While decisions on pension and retiree benefit issues in state and federal courts over the years have upheld the inviolability of promised benefits, Colorado, Minnesota and South Dakota all cut cost-of-living increases for their pensioners, citing state budget crises and unfunded pension liabilities that put their pension funds on the brink of bankruptcy. All three cases are currently in the courts, and Christie, who cited fiscal emergency in assuming unprecedented executive powers to make mid-year budget cuts last spring, may very well be tempted to test New Jersey’s legal limits, especially if those states win their cases.
Changes in retiree health benefits, even if they applied only to current employees who have not reached 25 years of service, could reduce the state’s unfunded liability quicker than changes in the pension system would reduce that $45.6 billion liability.
That’s because while pension payments to retirees grow every year with cost-of-living adjustments until their deaths, the cost of retiree health benefits is front-loaded into the first decade or so after retirement. While the state pays the full cost of health benefits for teachers and state employees with 25 years of service upon their retirement, most retire around the age of 55 or later. Once they hit 65, the state picks up only those costs not covered by Medicare Part B. This budget year’s medical and prescription drug costs for those under age 65 totals $1.3 billion, while Medicare Part B reimbursement for those 65 and older is just $147.8 million.
One reform not likely to be on the table is the creation of a separate prefunding of retiree health benefits to reduce the $68.9 billion obligation. New Jersey was one of the few states to prefund its retiree health care obligation when it did so from 1987 to 1994. Gov. Whitman ended the practice at the same time she enacted the first of a pair of pension refinancing plans enabling the state to take advantage of a booming stock market and stop making regular contributions to the pension system from the state budget -- a practice adopted by her Republican and Democratic successors.
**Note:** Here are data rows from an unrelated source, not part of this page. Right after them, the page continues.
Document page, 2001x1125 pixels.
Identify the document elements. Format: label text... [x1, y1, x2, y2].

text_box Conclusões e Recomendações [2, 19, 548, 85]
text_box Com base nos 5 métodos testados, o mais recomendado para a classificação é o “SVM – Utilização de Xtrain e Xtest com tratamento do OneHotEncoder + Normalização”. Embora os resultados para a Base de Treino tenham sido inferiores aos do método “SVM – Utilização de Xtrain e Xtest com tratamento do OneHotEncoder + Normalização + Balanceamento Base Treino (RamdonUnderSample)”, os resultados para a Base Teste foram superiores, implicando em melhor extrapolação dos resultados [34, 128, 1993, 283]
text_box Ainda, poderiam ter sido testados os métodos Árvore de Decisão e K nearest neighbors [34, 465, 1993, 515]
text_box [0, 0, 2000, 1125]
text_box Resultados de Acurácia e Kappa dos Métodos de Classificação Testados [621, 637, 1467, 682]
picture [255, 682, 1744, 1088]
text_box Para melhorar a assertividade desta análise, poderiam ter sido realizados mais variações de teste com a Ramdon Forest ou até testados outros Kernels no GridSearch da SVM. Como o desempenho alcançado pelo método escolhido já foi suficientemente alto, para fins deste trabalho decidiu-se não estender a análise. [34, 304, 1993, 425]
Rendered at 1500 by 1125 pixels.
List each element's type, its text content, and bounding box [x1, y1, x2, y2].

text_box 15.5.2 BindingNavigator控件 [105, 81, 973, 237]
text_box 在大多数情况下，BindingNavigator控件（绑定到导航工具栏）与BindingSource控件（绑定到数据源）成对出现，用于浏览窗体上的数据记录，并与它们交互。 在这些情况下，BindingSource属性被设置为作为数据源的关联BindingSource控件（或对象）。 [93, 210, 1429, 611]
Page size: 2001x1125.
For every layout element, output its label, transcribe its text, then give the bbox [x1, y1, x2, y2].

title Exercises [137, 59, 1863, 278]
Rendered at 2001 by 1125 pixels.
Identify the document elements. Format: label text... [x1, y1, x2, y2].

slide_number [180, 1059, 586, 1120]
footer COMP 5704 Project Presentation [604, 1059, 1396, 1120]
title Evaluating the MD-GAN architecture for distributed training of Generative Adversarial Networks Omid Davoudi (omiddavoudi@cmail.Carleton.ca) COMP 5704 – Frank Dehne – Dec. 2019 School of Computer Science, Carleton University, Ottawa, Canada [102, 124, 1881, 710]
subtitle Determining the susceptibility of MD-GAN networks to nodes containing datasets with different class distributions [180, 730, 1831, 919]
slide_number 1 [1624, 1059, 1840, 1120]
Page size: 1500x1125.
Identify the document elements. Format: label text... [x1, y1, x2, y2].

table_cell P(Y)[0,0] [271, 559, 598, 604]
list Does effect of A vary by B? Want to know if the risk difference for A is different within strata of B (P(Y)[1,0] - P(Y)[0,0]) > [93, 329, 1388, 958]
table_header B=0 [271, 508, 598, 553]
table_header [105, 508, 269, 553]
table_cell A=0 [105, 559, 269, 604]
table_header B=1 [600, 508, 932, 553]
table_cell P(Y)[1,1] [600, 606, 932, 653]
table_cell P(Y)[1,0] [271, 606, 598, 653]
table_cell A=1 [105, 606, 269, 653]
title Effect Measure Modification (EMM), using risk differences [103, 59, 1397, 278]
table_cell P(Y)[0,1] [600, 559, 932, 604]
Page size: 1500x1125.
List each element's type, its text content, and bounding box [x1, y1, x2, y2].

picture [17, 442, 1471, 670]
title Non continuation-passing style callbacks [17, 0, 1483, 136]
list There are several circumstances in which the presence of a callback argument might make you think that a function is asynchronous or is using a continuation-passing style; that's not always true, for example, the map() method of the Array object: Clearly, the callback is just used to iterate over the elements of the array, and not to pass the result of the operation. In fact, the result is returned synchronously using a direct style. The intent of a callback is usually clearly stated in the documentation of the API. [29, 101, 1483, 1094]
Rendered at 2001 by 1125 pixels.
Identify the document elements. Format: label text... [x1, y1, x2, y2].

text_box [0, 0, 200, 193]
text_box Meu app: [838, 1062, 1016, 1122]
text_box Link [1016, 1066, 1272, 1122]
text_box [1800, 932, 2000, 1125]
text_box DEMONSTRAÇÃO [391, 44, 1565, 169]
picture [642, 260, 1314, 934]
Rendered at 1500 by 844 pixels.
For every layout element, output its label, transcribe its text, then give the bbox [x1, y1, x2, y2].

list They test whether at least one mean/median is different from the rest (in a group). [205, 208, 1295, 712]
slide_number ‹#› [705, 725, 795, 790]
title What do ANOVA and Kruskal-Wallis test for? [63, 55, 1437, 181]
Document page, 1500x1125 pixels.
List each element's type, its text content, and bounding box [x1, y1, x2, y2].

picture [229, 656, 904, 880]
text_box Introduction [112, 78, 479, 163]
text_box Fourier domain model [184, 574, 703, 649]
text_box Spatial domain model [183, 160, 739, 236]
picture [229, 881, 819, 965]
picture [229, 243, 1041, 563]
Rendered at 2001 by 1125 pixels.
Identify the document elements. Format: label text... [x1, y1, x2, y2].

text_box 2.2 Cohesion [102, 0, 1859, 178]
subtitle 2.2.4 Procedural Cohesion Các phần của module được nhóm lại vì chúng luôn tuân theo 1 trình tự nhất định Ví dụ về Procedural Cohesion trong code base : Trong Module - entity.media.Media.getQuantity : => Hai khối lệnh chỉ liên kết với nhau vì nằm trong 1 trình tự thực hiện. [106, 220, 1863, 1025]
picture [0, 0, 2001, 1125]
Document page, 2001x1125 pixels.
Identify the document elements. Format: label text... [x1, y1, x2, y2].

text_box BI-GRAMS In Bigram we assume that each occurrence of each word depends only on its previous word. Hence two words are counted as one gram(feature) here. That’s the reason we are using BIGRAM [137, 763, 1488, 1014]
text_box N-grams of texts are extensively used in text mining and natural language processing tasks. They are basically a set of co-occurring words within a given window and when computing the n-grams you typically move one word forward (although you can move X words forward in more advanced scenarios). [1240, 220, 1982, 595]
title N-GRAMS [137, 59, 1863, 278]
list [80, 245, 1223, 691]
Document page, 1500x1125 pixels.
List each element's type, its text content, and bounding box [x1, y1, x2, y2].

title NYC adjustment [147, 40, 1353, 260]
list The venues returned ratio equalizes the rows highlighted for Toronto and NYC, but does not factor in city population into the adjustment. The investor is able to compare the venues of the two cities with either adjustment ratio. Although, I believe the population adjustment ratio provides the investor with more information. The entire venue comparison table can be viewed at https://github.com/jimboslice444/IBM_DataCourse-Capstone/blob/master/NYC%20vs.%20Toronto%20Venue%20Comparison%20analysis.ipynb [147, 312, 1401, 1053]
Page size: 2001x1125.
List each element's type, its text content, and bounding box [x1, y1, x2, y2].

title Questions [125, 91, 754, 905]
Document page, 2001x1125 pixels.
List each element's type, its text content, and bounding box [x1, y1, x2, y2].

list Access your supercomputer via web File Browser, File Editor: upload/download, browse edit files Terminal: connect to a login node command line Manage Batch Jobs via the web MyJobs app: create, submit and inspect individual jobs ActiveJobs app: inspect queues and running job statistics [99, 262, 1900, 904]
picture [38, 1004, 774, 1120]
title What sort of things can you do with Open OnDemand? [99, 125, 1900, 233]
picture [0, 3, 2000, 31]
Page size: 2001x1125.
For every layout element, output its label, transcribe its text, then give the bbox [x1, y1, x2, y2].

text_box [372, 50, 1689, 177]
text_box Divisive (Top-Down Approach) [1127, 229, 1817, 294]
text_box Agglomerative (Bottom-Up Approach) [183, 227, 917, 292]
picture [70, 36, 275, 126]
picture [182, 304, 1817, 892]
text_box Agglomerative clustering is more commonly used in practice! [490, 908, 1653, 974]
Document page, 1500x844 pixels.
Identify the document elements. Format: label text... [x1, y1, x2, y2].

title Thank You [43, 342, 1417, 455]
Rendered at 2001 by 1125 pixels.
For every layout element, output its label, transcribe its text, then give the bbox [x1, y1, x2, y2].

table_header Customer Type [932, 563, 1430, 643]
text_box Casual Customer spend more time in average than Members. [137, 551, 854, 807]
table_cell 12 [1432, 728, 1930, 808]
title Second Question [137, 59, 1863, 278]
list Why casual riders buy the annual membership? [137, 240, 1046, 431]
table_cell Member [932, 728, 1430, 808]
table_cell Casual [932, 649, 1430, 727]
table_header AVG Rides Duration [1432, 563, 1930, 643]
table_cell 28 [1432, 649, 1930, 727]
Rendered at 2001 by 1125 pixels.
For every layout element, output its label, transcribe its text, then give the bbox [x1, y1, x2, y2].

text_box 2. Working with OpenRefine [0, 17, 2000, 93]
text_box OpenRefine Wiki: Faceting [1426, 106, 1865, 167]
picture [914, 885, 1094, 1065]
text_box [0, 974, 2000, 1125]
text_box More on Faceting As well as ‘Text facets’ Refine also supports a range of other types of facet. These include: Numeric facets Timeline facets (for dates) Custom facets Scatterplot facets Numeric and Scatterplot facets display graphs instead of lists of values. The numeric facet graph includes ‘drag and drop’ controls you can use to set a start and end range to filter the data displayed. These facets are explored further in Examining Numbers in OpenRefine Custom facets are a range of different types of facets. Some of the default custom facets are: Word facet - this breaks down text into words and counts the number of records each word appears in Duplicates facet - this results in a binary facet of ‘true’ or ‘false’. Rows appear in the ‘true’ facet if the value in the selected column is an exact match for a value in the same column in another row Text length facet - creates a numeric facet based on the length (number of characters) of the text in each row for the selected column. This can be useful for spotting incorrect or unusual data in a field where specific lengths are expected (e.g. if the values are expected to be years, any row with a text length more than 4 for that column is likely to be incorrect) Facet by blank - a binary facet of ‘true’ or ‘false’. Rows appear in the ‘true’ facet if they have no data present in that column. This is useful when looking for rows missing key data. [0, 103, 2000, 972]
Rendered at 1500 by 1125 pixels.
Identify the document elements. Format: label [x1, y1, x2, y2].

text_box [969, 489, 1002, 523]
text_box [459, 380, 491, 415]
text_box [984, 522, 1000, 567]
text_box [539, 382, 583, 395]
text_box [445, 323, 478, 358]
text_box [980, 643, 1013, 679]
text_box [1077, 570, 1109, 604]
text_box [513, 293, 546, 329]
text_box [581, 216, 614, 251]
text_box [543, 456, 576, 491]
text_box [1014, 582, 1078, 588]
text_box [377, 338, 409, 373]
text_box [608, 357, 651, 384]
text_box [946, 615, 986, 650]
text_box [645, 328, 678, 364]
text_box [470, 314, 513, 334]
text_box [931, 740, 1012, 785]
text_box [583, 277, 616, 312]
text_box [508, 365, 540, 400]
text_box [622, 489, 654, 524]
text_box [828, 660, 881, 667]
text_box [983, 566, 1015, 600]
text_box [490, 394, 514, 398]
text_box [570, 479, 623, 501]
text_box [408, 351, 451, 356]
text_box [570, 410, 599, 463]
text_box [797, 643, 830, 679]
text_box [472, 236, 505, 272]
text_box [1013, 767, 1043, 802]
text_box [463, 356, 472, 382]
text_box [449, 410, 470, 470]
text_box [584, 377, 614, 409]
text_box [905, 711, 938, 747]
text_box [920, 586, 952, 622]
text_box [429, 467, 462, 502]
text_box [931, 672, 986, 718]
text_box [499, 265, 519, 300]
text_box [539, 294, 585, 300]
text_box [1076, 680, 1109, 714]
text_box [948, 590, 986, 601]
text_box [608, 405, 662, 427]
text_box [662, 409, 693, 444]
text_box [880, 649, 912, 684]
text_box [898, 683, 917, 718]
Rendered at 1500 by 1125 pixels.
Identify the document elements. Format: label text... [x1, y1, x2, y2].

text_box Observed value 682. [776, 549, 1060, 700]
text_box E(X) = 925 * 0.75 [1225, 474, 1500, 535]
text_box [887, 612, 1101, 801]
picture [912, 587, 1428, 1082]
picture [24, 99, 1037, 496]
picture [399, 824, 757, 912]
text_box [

Michael E. Morfe, the senior vice president of Aon Consulting and lead actuary on the July 20 report, told the Division of Pension and Benefits three years ago when he delivered his 2007 report that state and local governments could drastically reduce their long-term costs, which are expected to eventually hit $5.8 billion a year, through a prefunding plan that would bring costs down to an average of $3.5 billion a year as the fund earned investment income. But even in pre-recessionary 2007, Gov. Corzine, who was not making the full payment to the state’s existing pension fund, could not consider taking on a new prefunding obligation of that magnitude.
Today, only two states prefund their retiree health benefit programs, and both -- Alabama and Alaska -- have modest benefit programs compared with New Jersey and larger states.